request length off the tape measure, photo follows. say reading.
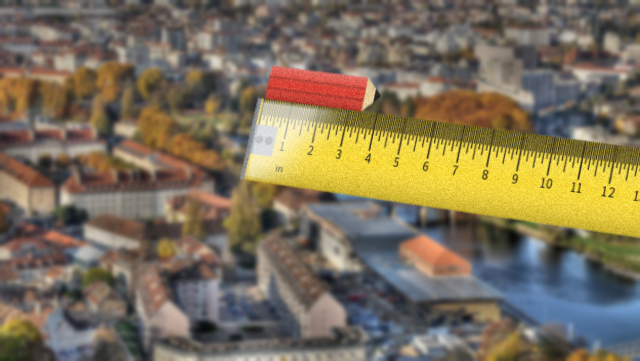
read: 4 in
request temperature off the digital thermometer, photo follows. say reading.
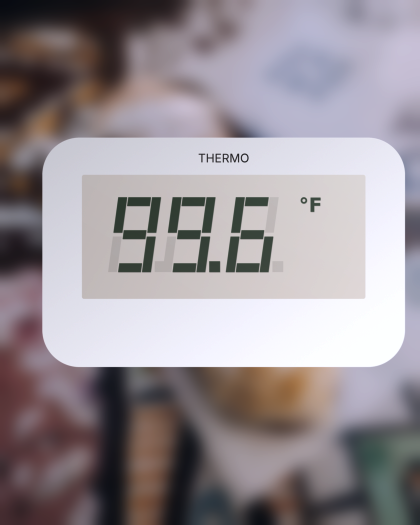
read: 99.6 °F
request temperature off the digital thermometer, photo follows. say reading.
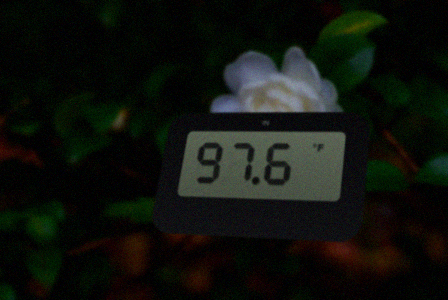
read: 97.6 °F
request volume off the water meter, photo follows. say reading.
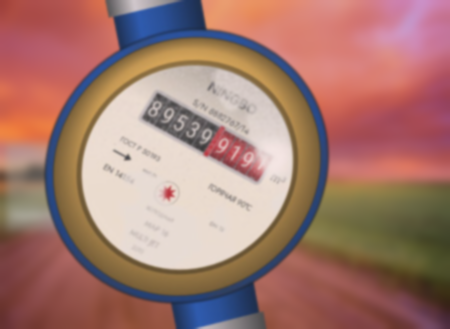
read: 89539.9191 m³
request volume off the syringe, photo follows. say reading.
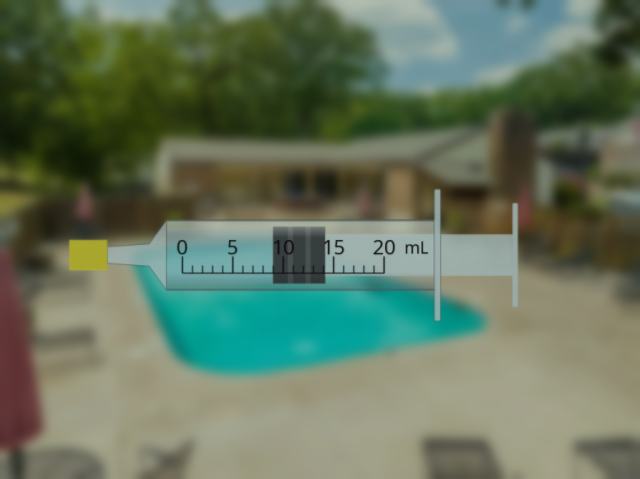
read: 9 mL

Try it:
Reproduce every one of the lines above word for word, leaving out the pictures.

Written response:
request length off the tape measure, photo follows. say reading.
read: 4 in
request temperature off the digital thermometer, photo follows. say reading.
read: 99.6 °F
request temperature off the digital thermometer, photo follows. say reading.
read: 97.6 °F
request volume off the water meter, photo follows. say reading.
read: 89539.9191 m³
request volume off the syringe, photo follows. say reading.
read: 9 mL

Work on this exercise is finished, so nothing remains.